╔══

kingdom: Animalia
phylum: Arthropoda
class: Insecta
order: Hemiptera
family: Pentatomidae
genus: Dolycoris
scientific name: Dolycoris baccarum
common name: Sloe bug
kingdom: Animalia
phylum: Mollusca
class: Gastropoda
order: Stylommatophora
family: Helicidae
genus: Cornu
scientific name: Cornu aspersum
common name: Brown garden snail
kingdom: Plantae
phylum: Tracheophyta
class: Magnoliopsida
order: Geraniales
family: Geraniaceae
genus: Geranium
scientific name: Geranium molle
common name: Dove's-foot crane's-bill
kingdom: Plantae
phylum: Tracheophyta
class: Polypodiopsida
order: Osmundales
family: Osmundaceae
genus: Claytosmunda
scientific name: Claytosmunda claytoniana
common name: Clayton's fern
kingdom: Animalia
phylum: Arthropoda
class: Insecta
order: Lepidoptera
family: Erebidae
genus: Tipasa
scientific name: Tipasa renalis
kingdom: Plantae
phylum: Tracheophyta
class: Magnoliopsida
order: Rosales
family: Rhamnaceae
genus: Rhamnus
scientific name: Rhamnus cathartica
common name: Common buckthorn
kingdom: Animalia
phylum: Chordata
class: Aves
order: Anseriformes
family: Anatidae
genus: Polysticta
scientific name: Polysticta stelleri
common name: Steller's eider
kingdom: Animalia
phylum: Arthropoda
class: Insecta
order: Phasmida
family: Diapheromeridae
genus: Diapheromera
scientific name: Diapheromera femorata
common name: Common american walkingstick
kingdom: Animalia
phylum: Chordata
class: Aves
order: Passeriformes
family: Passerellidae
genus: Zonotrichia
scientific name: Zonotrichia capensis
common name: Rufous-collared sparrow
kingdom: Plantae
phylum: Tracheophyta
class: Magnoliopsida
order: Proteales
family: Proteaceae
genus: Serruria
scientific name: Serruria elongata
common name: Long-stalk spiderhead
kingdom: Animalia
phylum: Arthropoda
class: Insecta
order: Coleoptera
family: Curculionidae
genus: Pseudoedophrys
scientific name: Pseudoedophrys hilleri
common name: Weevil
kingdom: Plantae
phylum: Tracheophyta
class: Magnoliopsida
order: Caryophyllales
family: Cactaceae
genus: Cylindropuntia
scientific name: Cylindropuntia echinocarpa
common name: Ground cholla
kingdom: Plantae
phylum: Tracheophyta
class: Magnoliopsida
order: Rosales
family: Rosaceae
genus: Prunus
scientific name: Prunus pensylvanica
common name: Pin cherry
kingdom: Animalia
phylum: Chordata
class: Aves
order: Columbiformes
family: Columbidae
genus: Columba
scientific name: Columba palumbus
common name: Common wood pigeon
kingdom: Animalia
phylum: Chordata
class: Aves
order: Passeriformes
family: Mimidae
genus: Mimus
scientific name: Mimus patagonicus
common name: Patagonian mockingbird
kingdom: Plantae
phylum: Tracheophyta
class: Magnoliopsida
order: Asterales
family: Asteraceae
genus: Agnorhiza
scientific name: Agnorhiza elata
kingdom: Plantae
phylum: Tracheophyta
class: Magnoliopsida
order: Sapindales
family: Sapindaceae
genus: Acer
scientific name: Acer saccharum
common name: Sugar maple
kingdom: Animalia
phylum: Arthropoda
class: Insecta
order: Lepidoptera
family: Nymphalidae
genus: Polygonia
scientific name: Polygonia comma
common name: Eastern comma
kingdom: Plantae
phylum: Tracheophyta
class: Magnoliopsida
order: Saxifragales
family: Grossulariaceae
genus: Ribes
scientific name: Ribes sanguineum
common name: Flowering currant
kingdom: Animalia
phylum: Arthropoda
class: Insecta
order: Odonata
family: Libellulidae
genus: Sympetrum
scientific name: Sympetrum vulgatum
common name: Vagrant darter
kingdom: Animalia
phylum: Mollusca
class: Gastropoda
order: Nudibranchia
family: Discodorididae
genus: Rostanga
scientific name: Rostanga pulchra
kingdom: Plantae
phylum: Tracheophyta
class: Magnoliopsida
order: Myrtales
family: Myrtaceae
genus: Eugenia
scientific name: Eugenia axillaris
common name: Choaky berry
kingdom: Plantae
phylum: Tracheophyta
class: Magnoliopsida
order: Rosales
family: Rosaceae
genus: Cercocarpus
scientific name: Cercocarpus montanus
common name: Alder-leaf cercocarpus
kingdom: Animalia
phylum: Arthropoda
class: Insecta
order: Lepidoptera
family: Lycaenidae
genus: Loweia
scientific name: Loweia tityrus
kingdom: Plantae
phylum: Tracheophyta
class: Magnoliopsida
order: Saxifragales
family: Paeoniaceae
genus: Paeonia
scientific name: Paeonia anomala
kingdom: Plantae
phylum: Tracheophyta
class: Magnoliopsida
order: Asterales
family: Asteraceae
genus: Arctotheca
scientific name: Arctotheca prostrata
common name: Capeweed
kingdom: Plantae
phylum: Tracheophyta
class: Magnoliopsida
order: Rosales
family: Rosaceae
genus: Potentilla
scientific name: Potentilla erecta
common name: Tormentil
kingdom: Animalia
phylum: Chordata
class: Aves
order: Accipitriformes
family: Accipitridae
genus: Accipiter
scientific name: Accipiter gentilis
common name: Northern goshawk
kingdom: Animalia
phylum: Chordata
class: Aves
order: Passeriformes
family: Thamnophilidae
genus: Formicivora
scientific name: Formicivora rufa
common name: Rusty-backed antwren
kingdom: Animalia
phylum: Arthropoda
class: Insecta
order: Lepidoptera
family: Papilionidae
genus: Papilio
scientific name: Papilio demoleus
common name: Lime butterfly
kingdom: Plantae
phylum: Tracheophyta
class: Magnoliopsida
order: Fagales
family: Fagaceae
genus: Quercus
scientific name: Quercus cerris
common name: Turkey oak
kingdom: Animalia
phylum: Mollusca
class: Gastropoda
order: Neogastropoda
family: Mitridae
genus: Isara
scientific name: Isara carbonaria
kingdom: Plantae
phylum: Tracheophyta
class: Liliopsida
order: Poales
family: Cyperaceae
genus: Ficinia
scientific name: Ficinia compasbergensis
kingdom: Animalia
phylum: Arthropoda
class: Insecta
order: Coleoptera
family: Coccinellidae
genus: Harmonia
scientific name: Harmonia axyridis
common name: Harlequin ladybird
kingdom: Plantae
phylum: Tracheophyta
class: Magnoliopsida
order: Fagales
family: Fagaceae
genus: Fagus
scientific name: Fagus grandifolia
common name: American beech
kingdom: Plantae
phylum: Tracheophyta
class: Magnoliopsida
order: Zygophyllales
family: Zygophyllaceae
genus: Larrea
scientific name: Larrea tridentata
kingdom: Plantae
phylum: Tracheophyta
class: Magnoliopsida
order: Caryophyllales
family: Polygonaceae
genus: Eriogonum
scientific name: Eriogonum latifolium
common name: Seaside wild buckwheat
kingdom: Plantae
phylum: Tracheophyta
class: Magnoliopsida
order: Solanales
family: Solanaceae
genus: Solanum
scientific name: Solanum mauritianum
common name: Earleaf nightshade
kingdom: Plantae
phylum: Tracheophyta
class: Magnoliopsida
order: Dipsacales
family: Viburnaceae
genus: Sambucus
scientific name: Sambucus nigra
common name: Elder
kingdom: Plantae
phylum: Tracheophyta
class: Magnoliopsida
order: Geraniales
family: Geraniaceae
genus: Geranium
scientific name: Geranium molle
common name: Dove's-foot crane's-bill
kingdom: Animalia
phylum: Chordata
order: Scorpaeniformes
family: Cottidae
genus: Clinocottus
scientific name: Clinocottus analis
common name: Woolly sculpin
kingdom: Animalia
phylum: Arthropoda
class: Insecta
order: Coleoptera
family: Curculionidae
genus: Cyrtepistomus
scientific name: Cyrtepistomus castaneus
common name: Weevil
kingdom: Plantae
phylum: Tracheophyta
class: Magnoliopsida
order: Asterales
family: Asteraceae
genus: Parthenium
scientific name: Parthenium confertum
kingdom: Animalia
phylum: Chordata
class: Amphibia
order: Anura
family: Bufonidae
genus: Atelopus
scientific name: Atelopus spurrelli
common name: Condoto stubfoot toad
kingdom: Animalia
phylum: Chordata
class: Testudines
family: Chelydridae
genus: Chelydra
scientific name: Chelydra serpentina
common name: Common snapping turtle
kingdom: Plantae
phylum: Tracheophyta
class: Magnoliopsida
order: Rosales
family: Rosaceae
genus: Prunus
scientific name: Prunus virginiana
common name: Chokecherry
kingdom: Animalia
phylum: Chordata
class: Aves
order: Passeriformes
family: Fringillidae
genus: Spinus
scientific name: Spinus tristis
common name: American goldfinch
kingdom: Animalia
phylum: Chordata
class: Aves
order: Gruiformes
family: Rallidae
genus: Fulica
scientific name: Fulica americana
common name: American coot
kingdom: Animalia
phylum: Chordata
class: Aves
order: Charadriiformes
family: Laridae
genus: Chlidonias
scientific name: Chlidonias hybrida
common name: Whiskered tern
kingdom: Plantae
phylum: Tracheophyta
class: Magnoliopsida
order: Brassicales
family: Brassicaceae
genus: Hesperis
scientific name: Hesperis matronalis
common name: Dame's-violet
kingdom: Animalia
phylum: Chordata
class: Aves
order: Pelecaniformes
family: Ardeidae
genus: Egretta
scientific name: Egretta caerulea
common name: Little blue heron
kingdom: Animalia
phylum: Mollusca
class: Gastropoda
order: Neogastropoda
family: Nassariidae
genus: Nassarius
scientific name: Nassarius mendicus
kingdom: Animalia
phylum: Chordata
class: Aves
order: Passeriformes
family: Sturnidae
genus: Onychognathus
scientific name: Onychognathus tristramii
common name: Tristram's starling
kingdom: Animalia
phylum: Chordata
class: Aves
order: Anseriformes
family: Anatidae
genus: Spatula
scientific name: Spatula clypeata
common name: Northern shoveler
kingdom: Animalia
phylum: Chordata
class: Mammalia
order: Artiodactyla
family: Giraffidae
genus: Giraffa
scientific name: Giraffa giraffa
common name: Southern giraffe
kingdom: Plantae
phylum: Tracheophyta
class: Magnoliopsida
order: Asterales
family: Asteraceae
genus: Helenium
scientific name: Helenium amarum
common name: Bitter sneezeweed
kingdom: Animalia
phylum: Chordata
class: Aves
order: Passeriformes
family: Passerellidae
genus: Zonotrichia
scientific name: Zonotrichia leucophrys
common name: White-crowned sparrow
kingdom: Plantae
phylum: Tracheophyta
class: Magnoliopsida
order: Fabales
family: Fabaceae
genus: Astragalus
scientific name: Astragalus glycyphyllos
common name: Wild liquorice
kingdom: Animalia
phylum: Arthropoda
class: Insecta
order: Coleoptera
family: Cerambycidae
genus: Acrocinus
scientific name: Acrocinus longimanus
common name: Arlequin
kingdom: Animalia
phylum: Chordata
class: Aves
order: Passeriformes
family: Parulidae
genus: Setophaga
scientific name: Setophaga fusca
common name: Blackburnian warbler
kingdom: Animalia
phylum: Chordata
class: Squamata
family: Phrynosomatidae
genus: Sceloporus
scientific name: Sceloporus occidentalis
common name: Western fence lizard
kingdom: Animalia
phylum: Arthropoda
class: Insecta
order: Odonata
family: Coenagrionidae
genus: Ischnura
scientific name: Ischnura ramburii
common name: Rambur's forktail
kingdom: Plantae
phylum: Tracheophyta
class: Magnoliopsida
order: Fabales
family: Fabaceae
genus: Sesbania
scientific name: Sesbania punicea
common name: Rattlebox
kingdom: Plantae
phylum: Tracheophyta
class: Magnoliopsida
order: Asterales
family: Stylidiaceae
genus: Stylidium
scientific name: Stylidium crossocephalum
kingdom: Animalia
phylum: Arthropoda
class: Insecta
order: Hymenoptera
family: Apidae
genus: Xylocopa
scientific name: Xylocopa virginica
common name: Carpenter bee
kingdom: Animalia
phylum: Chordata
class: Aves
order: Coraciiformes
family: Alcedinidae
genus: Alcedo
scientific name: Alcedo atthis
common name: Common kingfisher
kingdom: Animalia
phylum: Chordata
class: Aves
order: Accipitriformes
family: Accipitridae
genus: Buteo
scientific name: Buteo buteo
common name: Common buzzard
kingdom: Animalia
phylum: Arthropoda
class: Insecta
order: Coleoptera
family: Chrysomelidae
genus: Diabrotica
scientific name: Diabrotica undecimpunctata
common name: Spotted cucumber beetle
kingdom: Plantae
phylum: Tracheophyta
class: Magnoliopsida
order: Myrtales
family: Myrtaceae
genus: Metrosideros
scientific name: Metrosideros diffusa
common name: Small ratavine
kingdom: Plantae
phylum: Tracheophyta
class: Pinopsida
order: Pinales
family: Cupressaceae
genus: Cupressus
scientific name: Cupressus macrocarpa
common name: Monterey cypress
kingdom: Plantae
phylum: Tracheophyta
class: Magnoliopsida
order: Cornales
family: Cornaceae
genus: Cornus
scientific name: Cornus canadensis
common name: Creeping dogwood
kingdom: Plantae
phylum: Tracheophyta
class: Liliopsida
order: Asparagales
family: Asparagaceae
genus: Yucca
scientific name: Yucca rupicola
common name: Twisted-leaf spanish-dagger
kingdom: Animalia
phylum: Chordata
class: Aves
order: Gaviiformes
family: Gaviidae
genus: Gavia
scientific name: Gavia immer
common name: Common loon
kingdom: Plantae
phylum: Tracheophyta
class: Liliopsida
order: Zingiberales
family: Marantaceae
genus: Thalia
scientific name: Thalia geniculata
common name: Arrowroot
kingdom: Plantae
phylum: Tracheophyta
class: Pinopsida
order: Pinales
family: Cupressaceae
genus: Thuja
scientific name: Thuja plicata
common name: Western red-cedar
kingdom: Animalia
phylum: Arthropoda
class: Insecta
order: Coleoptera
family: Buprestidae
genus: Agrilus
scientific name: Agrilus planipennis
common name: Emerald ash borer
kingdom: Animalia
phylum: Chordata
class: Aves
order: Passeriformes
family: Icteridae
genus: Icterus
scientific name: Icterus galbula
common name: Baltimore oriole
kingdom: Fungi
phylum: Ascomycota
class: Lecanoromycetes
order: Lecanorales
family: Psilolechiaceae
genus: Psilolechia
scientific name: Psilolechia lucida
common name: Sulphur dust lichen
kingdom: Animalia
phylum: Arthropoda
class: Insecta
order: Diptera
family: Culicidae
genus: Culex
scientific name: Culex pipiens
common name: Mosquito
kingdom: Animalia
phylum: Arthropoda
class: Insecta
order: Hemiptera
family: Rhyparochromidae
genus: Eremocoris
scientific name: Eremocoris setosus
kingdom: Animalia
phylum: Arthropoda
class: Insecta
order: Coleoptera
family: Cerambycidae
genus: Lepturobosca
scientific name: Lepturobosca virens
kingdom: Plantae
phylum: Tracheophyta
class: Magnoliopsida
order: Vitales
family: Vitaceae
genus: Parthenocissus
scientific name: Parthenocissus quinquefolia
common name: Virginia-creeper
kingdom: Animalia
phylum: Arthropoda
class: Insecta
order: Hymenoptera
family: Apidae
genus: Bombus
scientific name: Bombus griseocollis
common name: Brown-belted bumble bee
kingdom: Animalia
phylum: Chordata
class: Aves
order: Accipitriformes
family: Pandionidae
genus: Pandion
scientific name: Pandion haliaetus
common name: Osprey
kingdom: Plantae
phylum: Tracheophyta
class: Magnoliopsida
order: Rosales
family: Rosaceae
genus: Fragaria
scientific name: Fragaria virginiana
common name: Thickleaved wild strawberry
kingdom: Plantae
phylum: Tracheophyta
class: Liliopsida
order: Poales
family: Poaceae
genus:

╚══

» **Short exercise**: Set down the lines above without changes, from the line containing "scientific name: Culex pipiens" through the end of the records.

» **Exercise answer**:
scientific name: Culex pipiens
common name: Mosquito
kingdom: Animalia
phylum: Arthropoda
class: Insecta
order: Hemiptera
family: Rhyparochromidae
genus: Eremocoris
scientific name: Eremocoris setosus
kingdom: Animalia
phylum: Arthropoda
class: Insecta
order: Coleoptera
family: Cerambycidae
genus: Lepturobosca
scientific name: Lepturobosca virens
kingdom: Plantae
phylum: Tracheophyta
class: Magnoliopsida
order: Vitales
family: Vitaceae
genus: Parthenocissus
scientific name: Parthenocissus quinquefolia
common name: Virginia-creeper
kingdom: Animalia
phylum: Arthropoda
class: Insecta
order: Hymenoptera
family: Apidae
genus: Bombus
scientific name: Bombus griseocollis
common name: Brown-belted bumble bee
kingdom: Animalia
phylum: Chordata
class: Aves
order: Accipitriformes
family: Pandionidae
genus: Pandion
scientific name: Pandion haliaetus
common name: Osprey
kingdom: Plantae
phylum: Tracheophyta
class: Magnoliopsida
order: Rosales
family: Rosaceae
genus: Fragaria
scientific name: Fragaria virginiana
common name: Thickleaved wild strawberry
kingdom: Plantae
phylum: Tracheophyta
class: Liliopsida
order: Poales
family: Poaceae
genus:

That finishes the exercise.